A friend sent me this link the other day, Man who claims he’s Diefenbaker’s son closer to discovering true paternity. We laughed. For those of us who remember the former Prime Minister, even vaguely, the idea that he might’ve sired a child out of wedlock at the ripe old age of 70 with a woman in her 30s, Trudeau style, seems (yes, I’m going to say it) inconceivable. I mean, really. Look…

It also struck me as funny that someone would be so ardently pursuing his birthright to be known as a Diefenbaker. Perhaps it has more of a monetary significance, wrapped up as part of a battle over some uncle’s will. I didn’t read the article that closely. But here is a guy wanting to start living his life as “… as John Diefenbaker II.” A sentiment I never expected to see during my lifetime.

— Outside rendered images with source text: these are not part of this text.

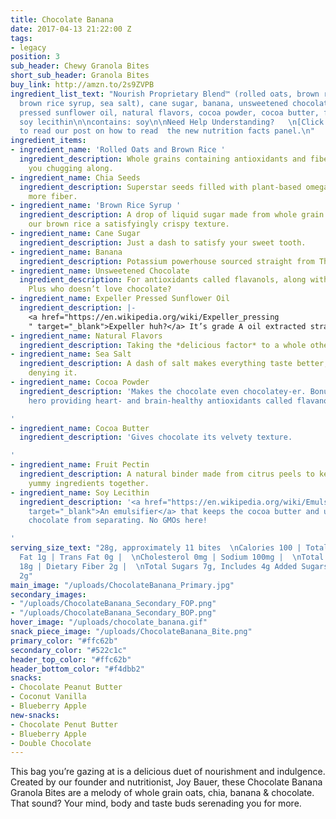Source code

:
 ```yaml
---
title: Chocolate Banana
date: 2017-04-13 21:22:00 Z
tags:
- legacy
position: 3
sub_header: Chewy Granola Bites
short_sub_header: Granola Bites
buy_link: http://amzn.to/2s9ZVPB
ingredient_list_text: "Nourish Proprietary Blend™ (rolled oats, brown rice, chia seeds,
  brown rice syrup, sea salt), cane sugar, banana, unsweetened chocolate, expeller
  pressed sunflower oil, natural flavors, cocoa powder, cocoa butter, fruit pectin,
  soy lecithin\n\ncontains: soy\n\nNeed Help Understanding?   \n[Click Here](/posts/decoding-the-nutrition-facts-panel)
  to read our post on how to read  the new nutrition facts panel.\n"
ingredient_items:
- ingredient_name: 'Rolled Oats and Brown Rice '
  ingredient_description: Whole grains containing antioxidants and fiber that keep
    you chugging along.
- ingredient_name: Chia Seeds
  ingredient_description: Superstar seeds filled with plant-based omega-3 fats and
    more fiber.
- ingredient_name: 'Brown Rice Syrup '
  ingredient_description: A drop of liquid sugar made from whole grain rice, giving
    our brown rice a satisfyingly crispy texture.
- ingredient_name: Cane Sugar
  ingredient_description: Just a dash to satisfy your sweet tooth.
- ingredient_name: Banana
  ingredient_description: Potassium powerhouse sourced straight from Thailand.
- ingredient_name: Unsweetened Chocolate
  ingredient_description: For antioxidants called flavanols, along with some fiber.
    Plus who doesn’t love chocolate?
- ingredient_name: Expeller Pressed Sunflower Oil
  ingredient_description: |-
    <a href="https://en.wikipedia.org/wiki/Expeller_pressing
    " target="_blank">Expeller huh?</a> It’s grade A oil extracted straight from sunflower seeds without using chemicals.
- ingredient_name: Natural Flavors
  ingredient_description: Taking the *delicious factor* to a whole other level.
- ingredient_name: Sea Salt
  ingredient_description: A dash of salt makes everything taste better, there’s no
    denying it.
- ingredient_name: Cocoa Powder
  ingredient_description: 'Makes the chocolate even chocolatey-er. Bonus: it’s a health
    hero providing heart- and brain-healthy antioxidants called flavanols.

'
- ingredient_name: Cocoa Butter
  ingredient_description: 'Gives chocolate its velvety texture.

'
- ingredient_name: Fruit Pectin
  ingredient_description: A natural binder made from citrus peels to keep all our
    yummy ingredients together.
- ingredient_name: Soy Lecithin
  ingredient_description: '<a href="https://en.wikipedia.org/wiki/Emulsion#Emulsifiers"
    target="_blank">An emulsifier</a> that keeps the cocoa butter and unsweetened
    chocolate from separating. No GMOs here!

'
serving_size_text: "28g, approximately 11 bites  \nCalories 100 | Total Fat 3g |  \nSaturated
  Fat 1g | Trans Fat 0g |  \nCholesterol 0mg | Sodium 100mg |  \nTotal Carbohydrate
  18g | Dietary Fiber 2g |  \nTotal Sugars 7g, Includes 4g Added Sugars |  \nProtein
  2g"
main_image: "/uploads/ChocolateBanana_Primary.jpg"
secondary_images:
- "/uploads/ChocolateBanana_Secondary_FOP.png"
- "/uploads/ChocolateBanana_Secondary_BOP.png"
hover_image: "/uploads/chocolate_banana.gif"
snack_piece_image: "/uploads/ChocolateBanana_Bite.png"
primary_color: "#ffc62b"
secondary_color: "#522c1c"
header_top_color: "#ffc62b"
header_bottom_color: "#f4dbb2"
snacks:
- Chocolate Peanut Butter
- Coconut Vanilla
- Blueberry Apple
new-snacks:
- Chocolate Penut Butter
- Blueberry Apple
- Double Chocolate
---
```


This bag you’re gazing at is a delicious duet of nourishment and indulgence. Created by our founder and nutritionist, Joy Bauer, these Chocolate Banana Granola Bites are a melody of whole grain oats, chia, banana & chocolate. That sound? Your mind, body and taste buds serenading you for more.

Again, for those of us old enough to remember Dief the Chief, he was the grouchy old man of Canadian politics. A 19th-century lion, hopelessly out of date in the swinging 1960s. It wouldn’t be a line of paternity I’d personally pursue. Lester Pearson, maybe. Not John Diefenbaker.

Which might have more to do with my political leanings than anything and maybe this has nothing to do with politics. Perhaps John George Dryden is simply reacting to the family squabble and a sense of betrayal at being raised by someone who wasn’t his biological father, a one-time prominent Liberal. Screw you, pretend dad. My real father was a Conservative! And not only a Conservative. One of the big daddies of Canadian conservatism.

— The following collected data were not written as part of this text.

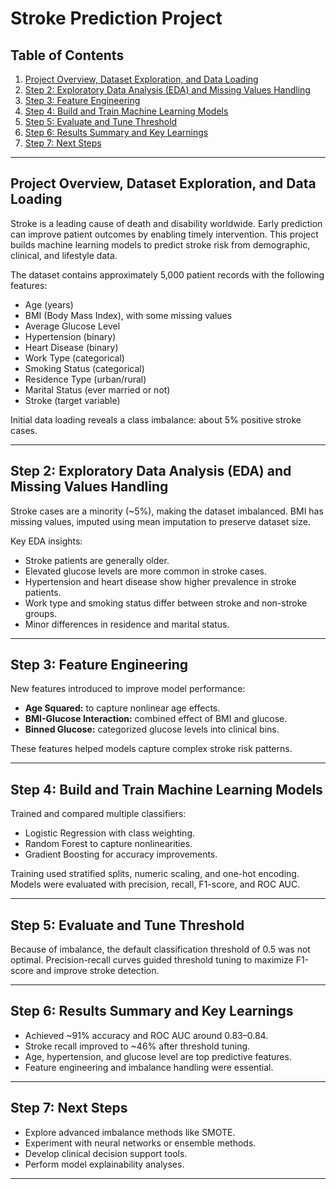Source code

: # Stroke Prediction Project

## Table of Contents

1. [Project Overview, Dataset Exploration, and Data Loading](#project-overview-dataset-exploration-and-data-loading)  
2. [Step 2: Exploratory Data Analysis (EDA) and Missing Values Handling](#step-2-exploratory-data-analysis-eda-and-missing-values-handling)  
3. [Step 3: Feature Engineering](#step-3-feature-engineering)  
4. [Step 4: Build and Train Machine Learning Models](#step-4-build-and-train-machine-learning-models)  
5. [Step 5: Evaluate and Tune Threshold](#step-5-evaluate-and-tune-threshold)  
6. [Step 6: Results Summary and Key Learnings](#step-6-results-summary-and-key-learnings)  
7. [Step 7: Next Steps](#step-7-next-steps)

---

## Project Overview, Dataset Exploration, and Data Loading

Stroke is a leading cause of death and disability worldwide. Early prediction can improve patient outcomes by enabling timely intervention. This project builds machine learning models to predict stroke risk from demographic, clinical, and lifestyle data.

The dataset contains approximately 5,000 patient records with the following features:

- Age (years)  
- BMI (Body Mass Index), with some missing values  
- Average Glucose Level  
- Hypertension (binary)  
- Heart Disease (binary)  
- Work Type (categorical)  
- Smoking Status (categorical)  
- Residence Type (urban/rural)  
- Marital Status (ever married or not)  
- Stroke (target variable)

Initial data loading reveals a class imbalance: about 5% positive stroke cases.

---

## Step 2: Exploratory Data Analysis (EDA) and Missing Values Handling

Stroke cases are a minority (~5%), making the dataset imbalanced. BMI has missing values, imputed using mean imputation to preserve dataset size.

Key EDA insights:

- Stroke patients are generally older.  
- Elevated glucose levels are more common in stroke cases.  
- Hypertension and heart disease show higher prevalence in stroke patients.  
- Work type and smoking status differ between stroke and non-stroke groups.  
- Minor differences in residence and marital status.

---

## Step 3: Feature Engineering

New features introduced to improve model performance:

- **Age Squared:** to capture nonlinear age effects.  
- **BMI-Glucose Interaction:** combined effect of BMI and glucose.  
- **Binned Glucose:** categorized glucose levels into clinical bins.

These features helped models capture complex stroke risk patterns.

---

## Step 4: Build and Train Machine Learning Models

Trained and compared multiple classifiers:

- Logistic Regression with class weighting.  
- Random Forest to capture nonlinearities.  
- Gradient Boosting for accuracy improvements.

Training used stratified splits, numeric scaling, and one-hot encoding. Models were evaluated with precision, recall, F1-score, and ROC AUC.

---

## Step 5: Evaluate and Tune Threshold

Because of imbalance, the default classification threshold of 0.5 was not optimal. Precision-recall curves guided threshold tuning to maximize F1-score and improve stroke detection.

---

## Step 6: Results Summary and Key Learnings

- Achieved ~91% accuracy and ROC AUC around 0.83–0.84.  
- Stroke recall improved to ~46% after threshold tuning.  
- Age, hypertension, and glucose level are top predictive features.  
- Feature engineering and imbalance handling were essential.

---

## Step 7: Next Steps

- Explore advanced imbalance methods like SMOTE.  
- Experiment with neural networks or ensemble methods.  
- Develop clinical decision support tools.  
- Perform model explainability analyses.

---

Of course, it could much more gruesome. Flash forward some 40 years and put yourself in Mr. Dryden’s position. Searching for a father amongst today’s conservative contingent. Who’d you be looking at? Our prime minister? Mike Harris? Ralph Klein? George W. Bush? Dick Cheney? Any of the current crop of GOP presidential hopefuls?

Yikes!

Viewed through that lens, I realize a major source of my disenchantment with this new model of the conservative brand comes in comparison to the one I grew up surrounded by. Robert Stanfield. Joe Clarke. Bill Davis. John Robarts. Decent men, driven not by hyper-partisan brinksmanship and a dedication to obliterate any and all opposition but by a commitment to the office they were elected to uphold. Possessing no belief that they had the only answers to the problems of the day, they were consensus seekers that sought the best solutions. It made them kind of bland compared to those that followed them down the right of centre path. A path leading deep into the radical fringes that were once treated as such, not embraced as the values Canadians believed in.

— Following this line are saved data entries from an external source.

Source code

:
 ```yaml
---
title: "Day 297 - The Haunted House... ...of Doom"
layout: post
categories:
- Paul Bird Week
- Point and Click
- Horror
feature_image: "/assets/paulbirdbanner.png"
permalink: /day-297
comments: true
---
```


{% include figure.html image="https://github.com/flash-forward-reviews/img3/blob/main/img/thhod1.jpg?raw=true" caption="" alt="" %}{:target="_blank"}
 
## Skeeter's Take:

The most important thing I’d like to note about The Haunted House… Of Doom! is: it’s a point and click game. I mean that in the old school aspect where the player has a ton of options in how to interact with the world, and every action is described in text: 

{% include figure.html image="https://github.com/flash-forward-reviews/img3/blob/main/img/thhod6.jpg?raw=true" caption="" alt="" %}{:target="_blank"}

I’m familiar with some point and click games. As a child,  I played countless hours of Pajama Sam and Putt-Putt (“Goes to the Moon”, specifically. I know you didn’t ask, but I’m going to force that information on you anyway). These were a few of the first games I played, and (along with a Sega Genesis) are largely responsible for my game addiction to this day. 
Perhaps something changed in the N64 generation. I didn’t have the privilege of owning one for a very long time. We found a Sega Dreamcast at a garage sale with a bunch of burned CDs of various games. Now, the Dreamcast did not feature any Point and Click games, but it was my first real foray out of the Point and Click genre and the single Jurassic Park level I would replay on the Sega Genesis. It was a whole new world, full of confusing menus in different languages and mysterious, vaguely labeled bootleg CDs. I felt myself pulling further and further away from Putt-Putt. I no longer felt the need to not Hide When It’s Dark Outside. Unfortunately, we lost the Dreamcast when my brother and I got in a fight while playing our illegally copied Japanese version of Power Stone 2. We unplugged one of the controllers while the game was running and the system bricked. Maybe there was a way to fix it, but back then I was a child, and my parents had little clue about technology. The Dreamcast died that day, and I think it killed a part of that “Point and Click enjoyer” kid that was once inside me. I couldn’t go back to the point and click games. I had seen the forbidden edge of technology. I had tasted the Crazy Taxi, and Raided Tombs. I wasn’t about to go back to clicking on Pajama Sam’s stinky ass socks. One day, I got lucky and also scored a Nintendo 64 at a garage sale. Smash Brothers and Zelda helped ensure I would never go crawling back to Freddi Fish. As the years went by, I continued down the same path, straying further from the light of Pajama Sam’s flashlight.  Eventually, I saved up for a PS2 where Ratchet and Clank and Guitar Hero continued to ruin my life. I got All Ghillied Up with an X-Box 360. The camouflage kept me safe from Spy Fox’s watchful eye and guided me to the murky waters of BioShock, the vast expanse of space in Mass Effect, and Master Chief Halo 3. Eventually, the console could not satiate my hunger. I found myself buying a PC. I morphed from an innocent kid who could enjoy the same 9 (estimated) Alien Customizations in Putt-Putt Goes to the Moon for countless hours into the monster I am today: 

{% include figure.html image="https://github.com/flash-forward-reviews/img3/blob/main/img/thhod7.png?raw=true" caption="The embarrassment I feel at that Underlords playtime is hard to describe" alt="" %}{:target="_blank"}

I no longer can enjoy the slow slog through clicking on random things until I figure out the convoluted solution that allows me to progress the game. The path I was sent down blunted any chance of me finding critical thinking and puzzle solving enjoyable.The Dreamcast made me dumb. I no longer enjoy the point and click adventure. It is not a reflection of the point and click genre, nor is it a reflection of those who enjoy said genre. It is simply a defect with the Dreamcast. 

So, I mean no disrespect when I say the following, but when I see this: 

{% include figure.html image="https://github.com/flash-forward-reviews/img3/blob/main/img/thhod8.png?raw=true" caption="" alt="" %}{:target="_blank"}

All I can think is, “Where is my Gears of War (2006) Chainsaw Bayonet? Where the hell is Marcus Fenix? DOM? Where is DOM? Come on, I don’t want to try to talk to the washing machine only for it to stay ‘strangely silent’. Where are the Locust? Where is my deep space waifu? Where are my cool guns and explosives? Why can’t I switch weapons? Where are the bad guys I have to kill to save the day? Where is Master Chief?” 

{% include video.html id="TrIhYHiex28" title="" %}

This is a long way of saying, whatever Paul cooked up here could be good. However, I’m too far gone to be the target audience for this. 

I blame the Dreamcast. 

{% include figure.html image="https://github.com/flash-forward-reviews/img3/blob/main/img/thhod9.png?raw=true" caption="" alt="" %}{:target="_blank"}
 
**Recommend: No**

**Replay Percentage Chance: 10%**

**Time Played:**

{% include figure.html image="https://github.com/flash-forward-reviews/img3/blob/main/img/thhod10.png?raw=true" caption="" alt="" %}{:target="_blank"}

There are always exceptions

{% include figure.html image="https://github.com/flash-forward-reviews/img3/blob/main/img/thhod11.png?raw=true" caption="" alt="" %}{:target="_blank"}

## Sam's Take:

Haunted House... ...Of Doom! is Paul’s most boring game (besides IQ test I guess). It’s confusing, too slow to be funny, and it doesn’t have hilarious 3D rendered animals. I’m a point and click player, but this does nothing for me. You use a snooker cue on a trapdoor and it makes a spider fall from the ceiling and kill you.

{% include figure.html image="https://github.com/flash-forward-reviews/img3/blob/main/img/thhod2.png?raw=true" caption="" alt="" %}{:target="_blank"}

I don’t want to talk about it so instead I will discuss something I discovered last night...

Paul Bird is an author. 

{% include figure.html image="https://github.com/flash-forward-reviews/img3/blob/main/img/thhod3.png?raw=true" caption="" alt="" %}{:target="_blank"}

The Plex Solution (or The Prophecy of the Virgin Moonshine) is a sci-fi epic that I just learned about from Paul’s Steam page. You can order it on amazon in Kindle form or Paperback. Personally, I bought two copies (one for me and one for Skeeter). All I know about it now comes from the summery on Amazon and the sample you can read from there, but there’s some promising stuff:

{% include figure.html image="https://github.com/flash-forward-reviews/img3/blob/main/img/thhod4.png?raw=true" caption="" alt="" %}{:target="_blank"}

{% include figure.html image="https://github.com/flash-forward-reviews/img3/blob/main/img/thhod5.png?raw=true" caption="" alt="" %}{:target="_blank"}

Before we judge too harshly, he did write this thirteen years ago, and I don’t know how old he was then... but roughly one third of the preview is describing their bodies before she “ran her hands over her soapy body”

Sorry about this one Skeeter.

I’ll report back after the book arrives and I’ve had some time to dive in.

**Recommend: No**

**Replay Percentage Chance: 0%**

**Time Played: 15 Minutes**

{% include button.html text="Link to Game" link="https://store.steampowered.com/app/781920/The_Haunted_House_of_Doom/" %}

The new conservatism has morphed so drastically and so quickly that even 1990s conservatives, themselves very likely unrecognizable to conservatives 20 years earlier, are now sniping at them. Witness Ernie Eves’ harsh words about their treatment of Norm Sterling. “… those few individuals who decided that the Tea Party version of Ontario politics would be good in that particular riding.” He was being generous about it being just a ‘few individuals’. This is a fundamentally different conservative party than the one Ernie Eves was part of.

I did not cut my ties with conservatism. Conservatism left me behind, still hugging an imaginary middle that’s now considered pinko, socialist, communist and, most of all, hopelessly out of touch.

These are not our father’s conservatives. They are all the bastard children of a once honourable tradition and a wild beast unhinged of reason, compassion and the belief in a just society. It`s tough to imagine anyone in the mid-21st century looking back to embrace them as their own.

5 thoughts on “Who’s Your Daddy?

  1. The way conservatives act now is the end of democracy. Consensus, is thought, is for weaklings. The culture wars are what drive politics these days. Remember true Conservatives? Bill Davis- “bland works”- would fairly be pegged as left of Dalton McGuinty. He believed in supporting public institutions not cutting them back.